# Welcome to the Altair party! 🎈

We are going to learn to do quick viz while you're going through analysis in a jupyter notebook.

To demonstrate viz with Python in Altair we're using...

## bee colony losses 🐝💔

#savethebees

In [12]:
#import libraries

import pandas as pd
import altair as alt

Up first, we're going to read in our data. I've chosen bee colony losses from the [USDA](https://usda.library.cornell.edu/concern/publications/rn301137d?locale=en) that I found while exploring datasets in the [TidyTuesday Github](https://github.com/rfordatascience/tidytuesday/tree/master/data). 

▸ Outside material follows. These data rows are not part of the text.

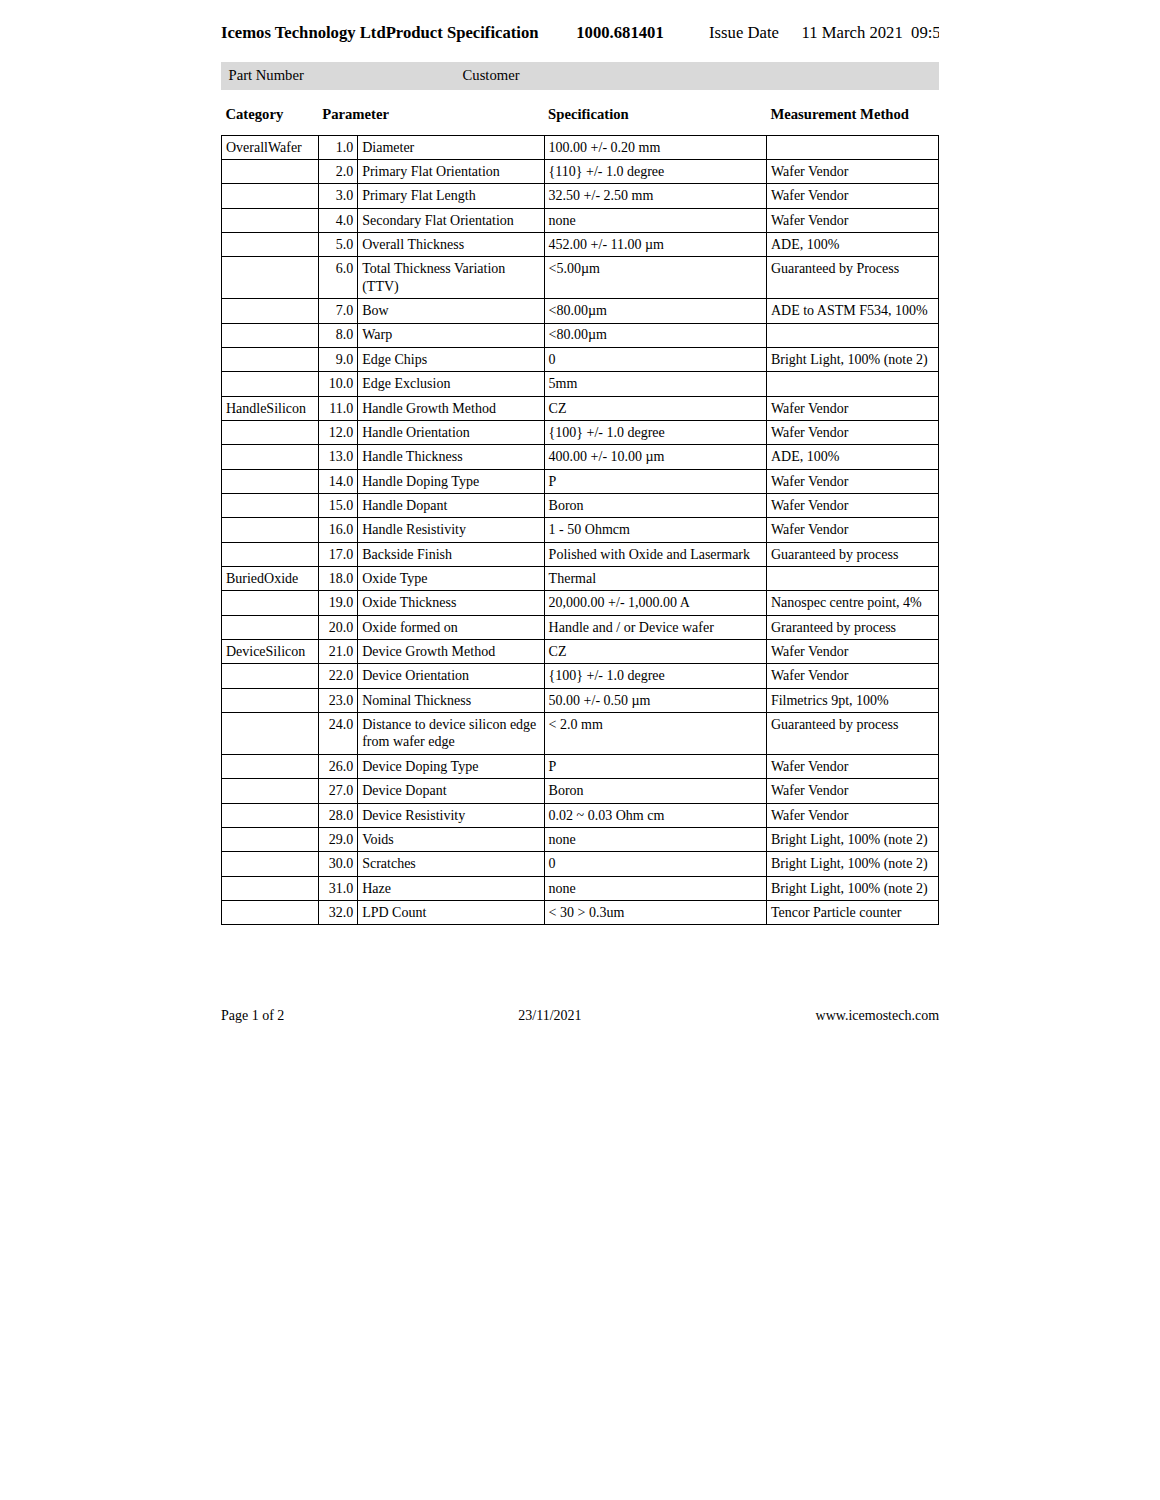Icemos Technology Ltd Product Specification 1000.681401 Issue Date 11 March 2021 09:50:
Part Number Customer
| Category | Parameter | Specification | Measurement Method |
| --- | --- | --- | --- |
| OverallWafer | 1.0 | Diameter | 100.00 +/- 0.20 mm | |
| | 2.0 | Primary Flat Orientation | {110} +/- 1.0 degree | Wafer Vendor |
| | 3.0 | Primary Flat Length | 32.50 +/- 2.50 mm | Wafer Vendor |
| | 4.0 | Secondary Flat Orientation | none | Wafer Vendor |
| | 5.0 | Overall Thickness | 452.00 +/- 11.00 µm | ADE, 100% |
| | 6.0 | Total Thickness Variation (TTV) | <5.00µm | Guaranteed by Process |
| | 7.0 | Bow | <80.00µm | ADE to ASTM F534, 100% |
| | 8.0 | Warp | <80.00µm | |
| | 9.0 | Edge Chips | 0 | Bright Light, 100% (note 2) |
| | 10.0 | Edge Exclusion | 5mm | |
| HandleSilicon | 11.0 | Handle Growth Method | CZ | Wafer Vendor |
| | 12.0 | Handle Orientation | {100} +/- 1.0 degree | Wafer Vendor |
| | 13.0 | Handle Thickness | 400.00 +/- 10.00 µm | ADE, 100% |
| | 14.0 | Handle Doping Type | P | Wafer Vendor |
| | 15.0 | Handle Dopant | Boron | Wafer Vendor |
| | 16.0 | Handle Resistivity | 1 - 50 Ohmcm | Wafer Vendor |
| | 17.0 | Backside Finish | Polished with Oxide and Lasermark | Guaranteed by process |
| BuriedOxide | 18.0 | Oxide Type | Thermal | |
| | 19.0 | Oxide Thickness | 20,000.00 +/- 1,000.00 A | Nanospec centre point, 4% |
| | 20.0 | Oxide formed on | Handle and / or Device wafer | Graranteed by process |
| DeviceSilicon | 21.0 | Device Growth Method | CZ | Wafer Vendor |
| | 22.0 | Device Orientation | {100} +/- 1.0 degree | Wafer Vendor |
| | 23.0 | Nominal Thickness | 50.00 +/- 0.50 µm | Filmetrics 9pt, 100% |
| | 24.0 | Distance to device silicon edge from wafer edge | < 2.0 mm | Guaranteed by process |
| | 26.0 | Device Doping Type | P | Wafer Vendor |
| | 27.0 | Device Dopant | Boron | Wafer Vendor |
| | 28.0 | Device Resistivity | 0.02 ~ 0.03 Ohm cm | Wafer Vendor |
| | 29.0 | Voids | none | Bright Light, 100% (note 2) |
| | 30.0 | Scratches | 0 | Bright Light, 100% (note 2) |
| | 31.0 | Haze | none | Bright Light, 100% (note 2) |
| | 32.0 | LPD Count | < 30 > 0.3um | Tencor Particle counter |
Page 1 of 2
23/11/2021
www.icemostech.com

Usually in notebooks we'll grab data from our local machine that we've downloaded, or from an API. Then we clean it and do some analysis. But this is clean, analyzed data for the sake of simplicity.

In [90]:
# bee colony losses from the USDA via TidyTuesday challenge

bees = pd.read_csv("https://raw.githubusercontent.com/rfordatascience/tidytuesday/master/data/2022/2022-01-11/colony.csv")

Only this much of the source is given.